From that data point, Wigler developed a simple two-tiered hypothesis: The vast majority of families fall into the low-risk category, in which affected children have a spontaneous mutation, either a copy number variation or a point mutation. On the other hand, high-risk families—which make up 25 percent of all autism cases, according to Wigler’s numbers—manifest the disease when an unaffected individual, most likely a female, carries a sporadic mutation and passes it down as a dominant allele. If the offspring happens to be male, Wigler estimates that his chance of developing autism is roughly 50 percent.
Deborah Levy, director of the psychology research laboratory at Harvard Medical School’s McLean Hospital, calls Wigler’s theory “a completely different framework” for looking at the disorder. “Rather than having multiple genes of small effect,” she says, “you have a single gene that’s accounting for the disorder,” although many different genes—up to 100, by Wigler’s estimate—can play that role.
Wigler explains that some sporadically altered or deleted genes have high penetrance (conferring high risk), especially for males. These particularly nasty mutations typically disappear within two to three generations, but autism will likely persist as a phenotype because carriers, mostly women, have modifying genes that protect them. Such genes, however, are less likely to shield male descendants. “The rates of autism are really quite high, and it would be a striking thing to say that most of autism is spontaneous mutation,” Wigler explains. “It says that we are living with evolution.”

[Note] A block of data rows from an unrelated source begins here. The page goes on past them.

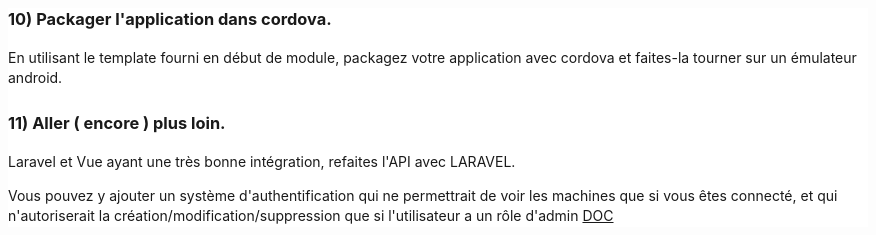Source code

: ### 10) Packager l'application dans cordova.

En utilisant le template fourni en début de module, packagez votre application avec cordova et faites-la tourner sur un émulateur android.


### 11) Aller ( encore ) plus loin.

Laravel et Vue ayant une très bonne intégration, refaites l'API avec LARAVEL.

Vous pouvez y ajouter un système d'authentification qui ne permettrait de voir les machines que si vous êtes connecté, et qui n'autoriserait la création/modification/suppression que si l'utilisateur a un rôle d'admin [DOC](https://laravel.com/docs/5.6/passport)
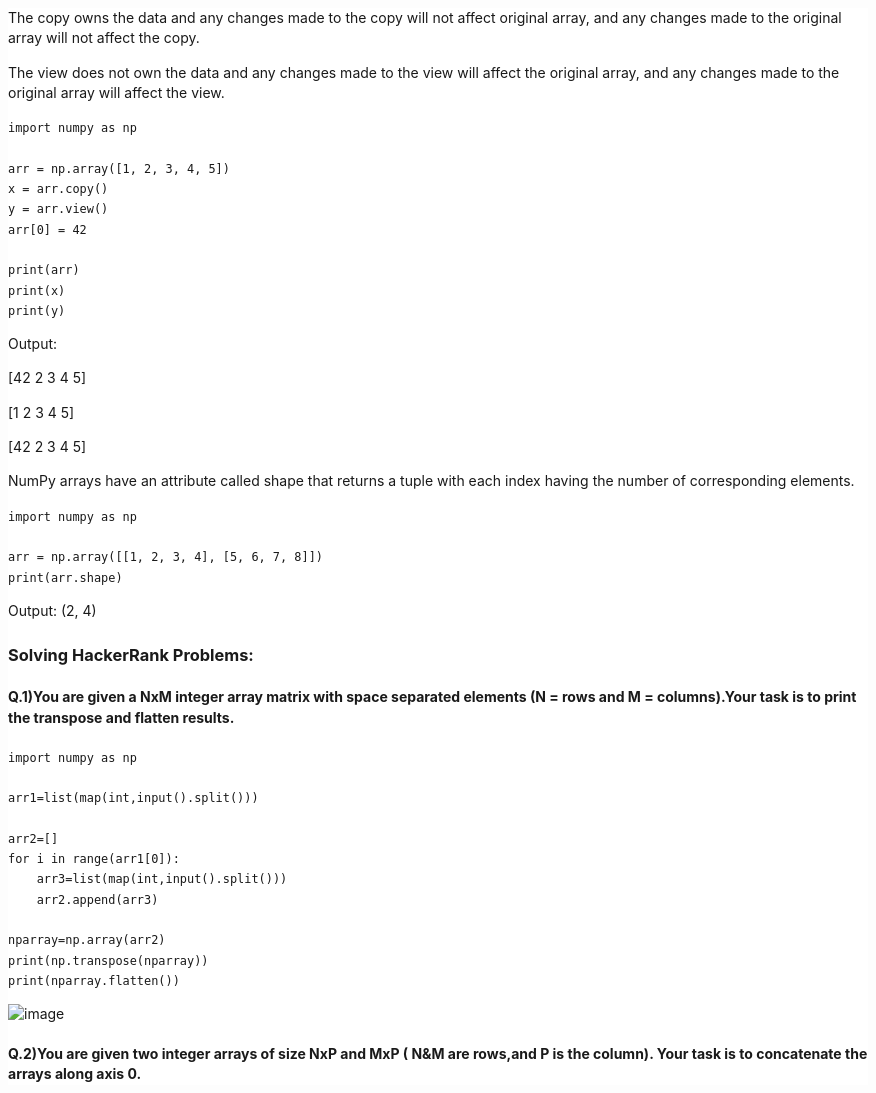 The copy owns the data and any changes made to the copy will not affect original array, and any changes made to the original array will not affect the copy.

The view does not own the data and any changes made to the view will affect the original array, and any changes made to the original array will affect the view.

	import numpy as np
 
	arr = np.array([1, 2, 3, 4, 5])
	x = arr.copy()
	y = arr.view()
	arr[0] = 42
	
	print(arr)
	print(x)
	print(y)

Output:

[42  2  3  4  5]

[1 2 3 4 5]

[42  2  3  4  5]

NumPy arrays have an attribute called shape that returns a tuple with each index having the number of corresponding elements.

	import numpy as np
	
	arr = np.array([[1, 2, 3, 4], [5, 6, 7, 8]])
	print(arr.shape)

Output:
(2, 4)

### Solving HackerRank Problems:

#### Q.1)You are given a NxM integer array matrix with space separated elements (N = rows and M = columns).Your task is to print the transpose and flatten results.

	import numpy as np
	
	arr1=list(map(int,input().split()))
	
	arr2=[]
	for i in range(arr1[0]):
	    arr3=list(map(int,input().split()))
	    arr2.append(arr3)
	
	nparray=np.array(arr2)
	print(np.transpose(nparray))
	print(nparray.flatten())

 ![image](https://github.com/titli17/DailyLearnings_in_PYTHON_and_AIML-/assets/96014974/bdf748f0-21f1-49f2-9c0b-0057a801b0cd)

 
#### Q.2)You are given two integer arrays of size NxP and MxP ( N&M  are rows,and P is the column). Your task is to concatenate the arrays along axis 0.
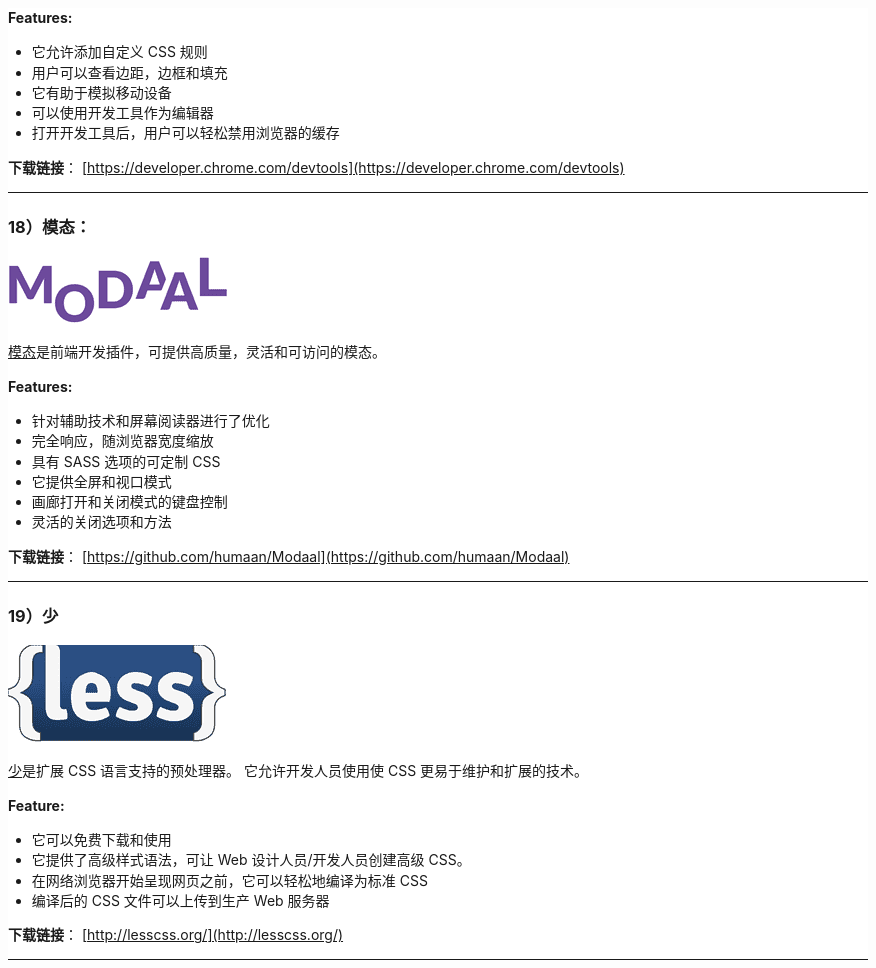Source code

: **Features:**

*   它允许添加自定义 CSS 规则
*   用户可以查看边距，边框和填充
*   它有助于模拟移动设备
*   可以使用开发工具作为编辑器
*   打开开发工具后，用户可以轻松禁用浏览器的缓存

**下载链接**： [https://developer.chrome.com/devtools](https://developer.chrome.com/devtools)

* * *

### 18）模态：

![](img/732f724e1ec0686c6634b3bcf57d7e65.png)

[模态](http://humaan.com/modaal/)是前端开发插件，可提供高质量，灵活和可访问的模态。

**Features:**

*   针对辅助技术和屏幕阅读器进行了优化
*   完全响应，随浏览器宽度缩放
*   具有 SASS 选项的可定制 CSS
*   它提供全屏和视口模式
*   画廊打开和关闭模式的键盘控制
*   灵活的关闭选项和方法

**下载链接**： [https://github.com/humaan/Modaal](https://github.com/humaan/Modaal)

* * *

### 19）少

![](img/d147932df68afe8f5d823f7bb7b4395b.png)

[少](http://lesscss.org/)是扩展 CSS 语言支持的预处理器。 它允许开发人员使用使 CSS 更易于维护和扩展的技术。

**Feature:**

*   它可以免费下载和使用
*   它提供了高级样式语法，可让 Web 设计人员/开发人员创建高级 CSS。
*   在网络浏览器开始呈现网页之前，它可以轻松地编译为标准 CSS
*   编译后的 CSS 文件可以上传到生产 Web 服务器

**下载链接**： [http://lesscss.org/](http://lesscss.org/)

* * *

Although some autism investigators see Wigler’s spontaneous mutation model as a simpler way to view the genetics of the disease, others find it incomplete. According to behavioral scientist David Skuse of University College London, critics note that it does not account for observations of families with an autistic child in which either second- or third-degree relatives are also affected or in which first-degree relatives show mild symptoms of the disorder. And the model fails to explain why girls do not get autism with the same frequency as boys.
Wigler believes that more statistical data might help prove his theory (which he views as a boast). For instance, the girl-boy discrepancy could be explained if the genetic modifiers are sex-specific, an effect that might become apparent if, he says, researchers look at cases in which a normal mother has an autistic daughter. “This is not the kind of theory where you can comfort yourself with it and say the mystery is solved,” he says. “It’s the kind of theory that gets you out of bed and doing something.”
On a Friday afternoon in his office, Wigler chats excitedly about a movie he just received from Netflix. “Have I told you about my first intellectual awakening?” he asks. He is referring to the film Alexander the Great, Robert Rossen’s 1956 tale of the Macedonian conqueror, which his grandfather took him to see when he was nine years old. In it, Alexander (played by Richard Burton) is confronted with the Gordian knot, a tangle of bark rope that mythology foretold would grant to the one who managed to unravel it the legacy of conquering all of Asia. Rather than grappling with the intractable bulge, Alexander draws his sword and hacks through it.